[Try it]:
Give the data again exactly as written, without any of its pictures.

--- Available data ---

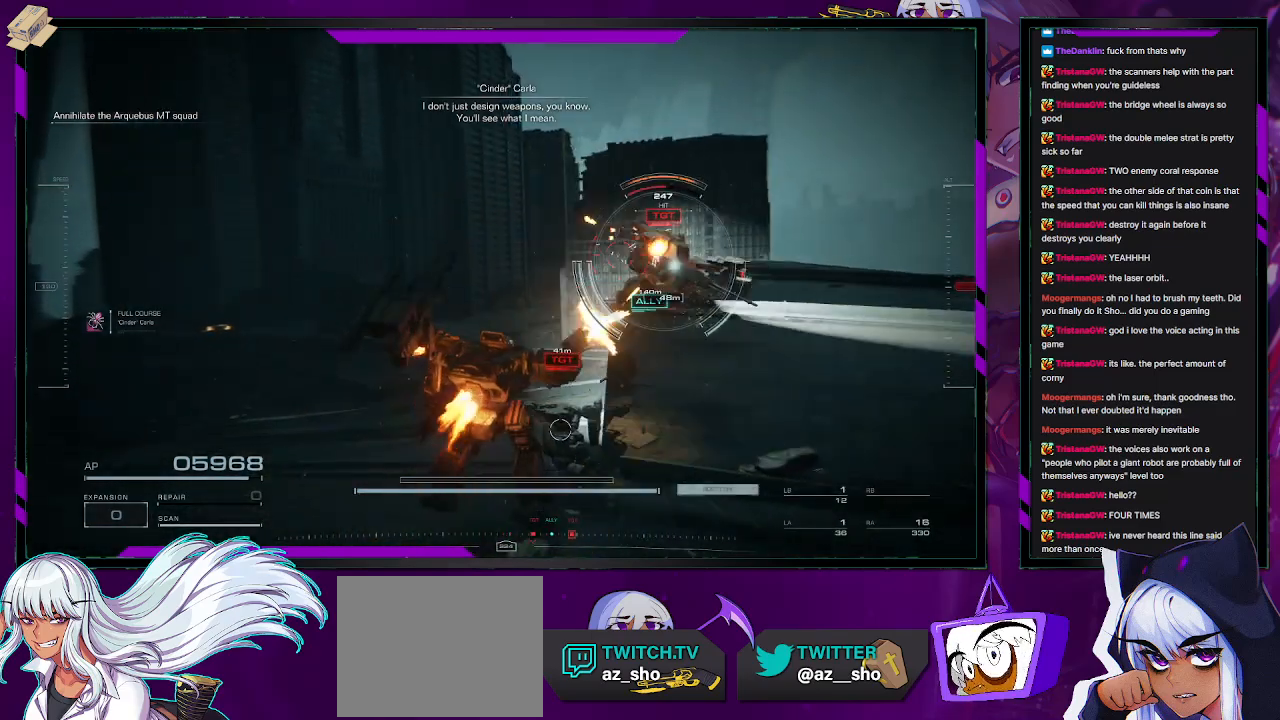
{"buttons": [], "left_stick": "up-left", "right_stick": "down", "events": [[383, "right_stick", "down"], [433, "R2", "up"], [433, "left_stick", "up-left"]]}
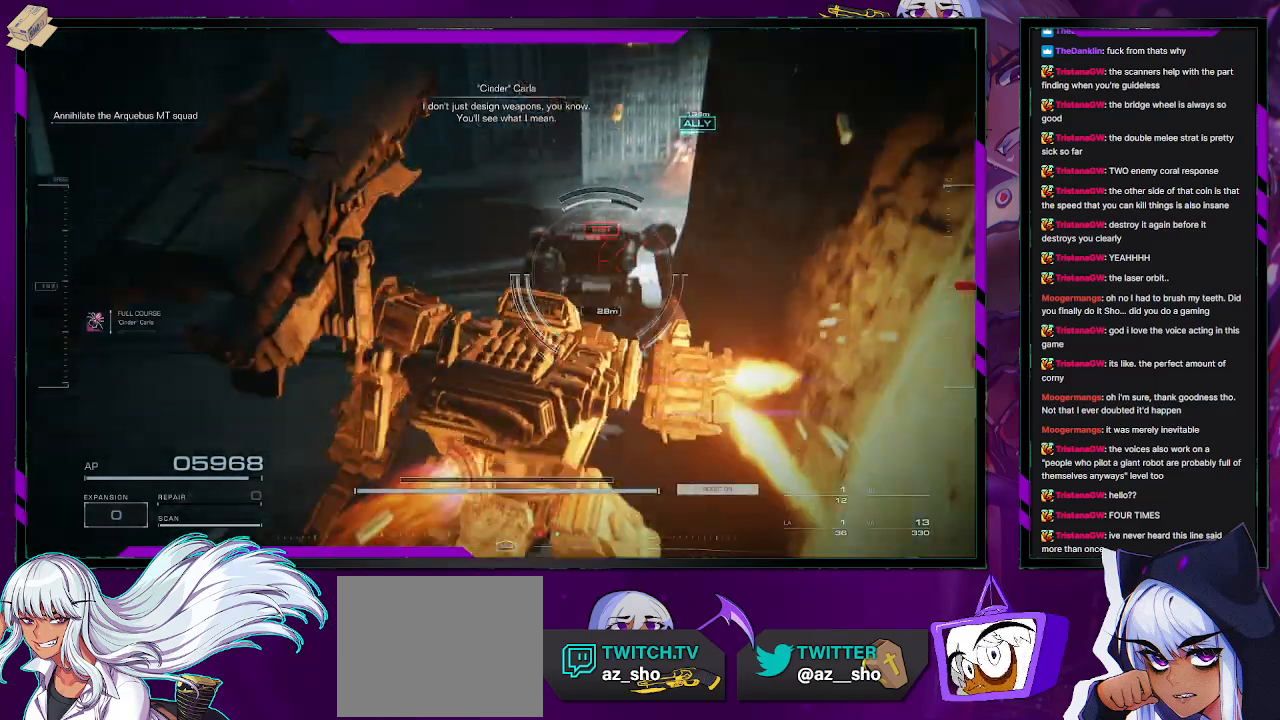
{"buttons": ["R2"], "left_stick": "left", "right_stick": "right", "events": [[67, "left_stick", "left"], [83, "R2", "down"], [217, "right_stick", "center"], [417, "right_stick", "right"]]}
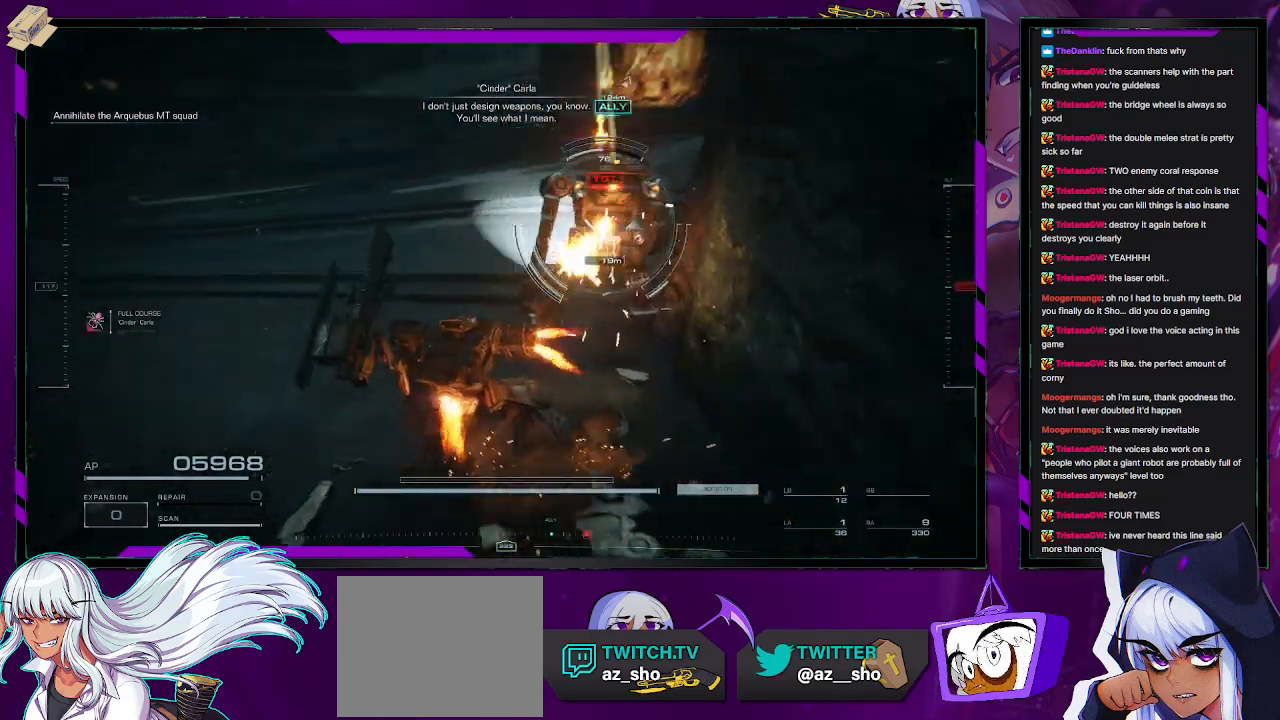
{"buttons": ["R2"], "left_stick": "left", "right_stick": "right", "events": [[183, "right_stick", "up-right"], [350, "right_stick", "center"], [433, "right_stick", "right"]]}
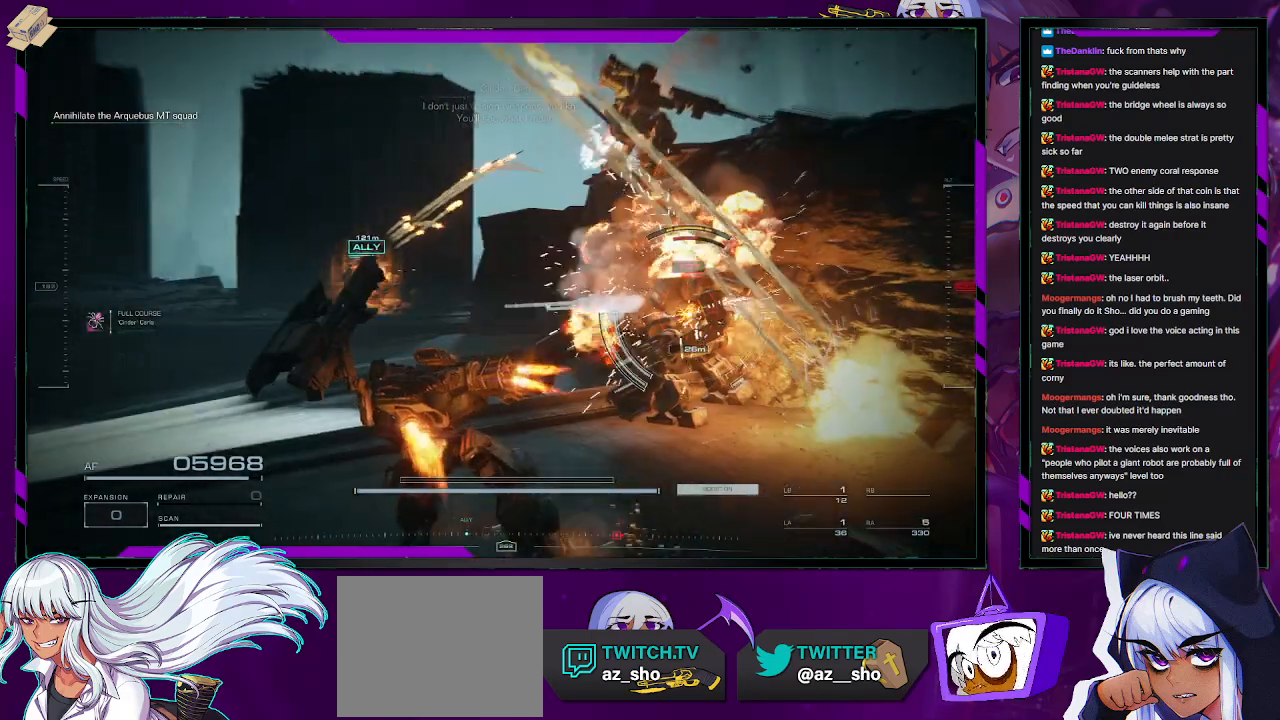
{"buttons": ["R2"], "left_stick": "left", "right_stick": "right", "events": [[250, "right_stick", "center"], [417, "right_stick", "right"]]}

---

[Solution to this task]:
{"buttons": [], "left_stick": "up-left", "right_stick": "down", "events": [[383, "right_stick", "down"], [433, "R2", "up"], [433, "left_stick", "up-left"]]}
{"buttons": ["R2"], "left_stick": "left", "right_stick": "right", "events": [[67, "left_stick", "left"], [83, "R2", "down"], [217, "right_stick", "center"], [417, "right_stick", "right"]]}
{"buttons": ["R2"], "left_stick": "left", "right_stick": "right", "events": [[183, "right_stick", "up-right"], [350, "right_stick", "center"], [433, "right_stick", "right"]]}
{"buttons": ["R2"], "left_stick": "left", "right_stick": "right", "events": [[250, "right_stick", "center"], [417, "right_stick", "right"]]}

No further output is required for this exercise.